■ **DOCUMENT TEXT**:

[Begin]

How can I get one image file from video by per seconds?

Question

How can I get one image file from video by per seconds?

hanluner opened this issue 5 years ago · 5 comments

hi,
May I ask a question, How can I get image file from video by per seconds? Is there have any example code? Thank u very much. My English is very poor.

Answer 1 · 2019-09-01T06:15:09.000Z

@3d0c Can you help me？

Answer 2 · 2019-09-01T18:38:16.000Z

Hi, @hanluner

To get a current intput stream duration in seconds (to get a current second) you can use (*Packet).Time() method, e.g.:

currSec = pkt.Time(ist.TimeBase())

read this code snippet whithin the video-to-goImage.go example context.

So, you've got a packet — you can count a current duration in seconds, then just skip extra packets you don't need to decode and dump.

But, remember that not always packet == frame, so if you need better precision, you can decode a packet, count a frames and skip/get them according TimeBase.

Answer 3 · 2019-09-02T16:43:13.000Z

@3d0c Thanks, I'll try.

Answer 4 · 2019-09-03T06:18:15.000Z

Hi, @3d0c
I'm still confused of several details related to packet.
What is the time unit of each packet? I.e. We transfer the video stream into packets by the unit of second or micro-second?

Answer 5 · 2019-09-03T11:34:02.000Z

It returns seconds, calculated according timebase and current packet pts.

func (p *Packet) Time(timebase AVRational) int {
	return int(float64(timebase.AVR().Num) / float64(timebase.AVR().Den) * float64(p.Pts()))
}

[End]

■ **YOUR TASK**:
From the forum thread on getting one image per second from a video, extract everything from "Hi, @hanluner" down to "currSec = pkt.Time(ist.TimeBase())", word for word.

[A series of records]
[Begin]

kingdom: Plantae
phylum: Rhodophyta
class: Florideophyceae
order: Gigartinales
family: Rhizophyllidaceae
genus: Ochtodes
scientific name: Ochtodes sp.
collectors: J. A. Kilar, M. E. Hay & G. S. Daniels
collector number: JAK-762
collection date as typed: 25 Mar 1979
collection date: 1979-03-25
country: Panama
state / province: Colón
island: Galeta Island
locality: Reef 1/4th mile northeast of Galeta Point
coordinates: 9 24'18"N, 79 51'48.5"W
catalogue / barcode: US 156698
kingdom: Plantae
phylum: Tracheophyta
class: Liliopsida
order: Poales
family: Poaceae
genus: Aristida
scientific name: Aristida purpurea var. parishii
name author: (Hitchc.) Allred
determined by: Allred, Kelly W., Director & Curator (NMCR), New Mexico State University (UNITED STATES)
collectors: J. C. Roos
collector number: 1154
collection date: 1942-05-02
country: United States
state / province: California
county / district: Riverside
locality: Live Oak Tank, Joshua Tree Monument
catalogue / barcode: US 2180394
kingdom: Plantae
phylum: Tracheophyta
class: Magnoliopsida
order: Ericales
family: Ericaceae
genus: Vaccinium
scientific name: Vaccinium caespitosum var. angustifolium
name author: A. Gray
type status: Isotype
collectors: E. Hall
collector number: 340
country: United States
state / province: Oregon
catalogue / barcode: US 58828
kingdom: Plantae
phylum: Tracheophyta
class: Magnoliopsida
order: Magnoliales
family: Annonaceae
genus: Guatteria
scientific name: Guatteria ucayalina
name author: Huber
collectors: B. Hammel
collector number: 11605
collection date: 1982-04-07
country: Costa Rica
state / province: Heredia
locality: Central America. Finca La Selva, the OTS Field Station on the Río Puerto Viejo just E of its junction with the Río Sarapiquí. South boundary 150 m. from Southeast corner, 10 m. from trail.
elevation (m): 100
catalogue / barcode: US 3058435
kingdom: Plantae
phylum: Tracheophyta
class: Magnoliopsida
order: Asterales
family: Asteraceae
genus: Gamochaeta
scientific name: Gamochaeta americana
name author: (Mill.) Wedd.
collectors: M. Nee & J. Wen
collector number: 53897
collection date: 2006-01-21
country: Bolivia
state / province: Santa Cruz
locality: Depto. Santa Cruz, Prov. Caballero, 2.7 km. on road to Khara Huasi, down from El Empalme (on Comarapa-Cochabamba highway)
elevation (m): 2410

[End]

■ **FINISHED ANSWER**:
Hi, @hanluner

To get a current intput stream duration in seconds (to get a current second) you can use (*Packet).Time() method, e.g.:

currSec = pkt.Time(ist.TimeBase())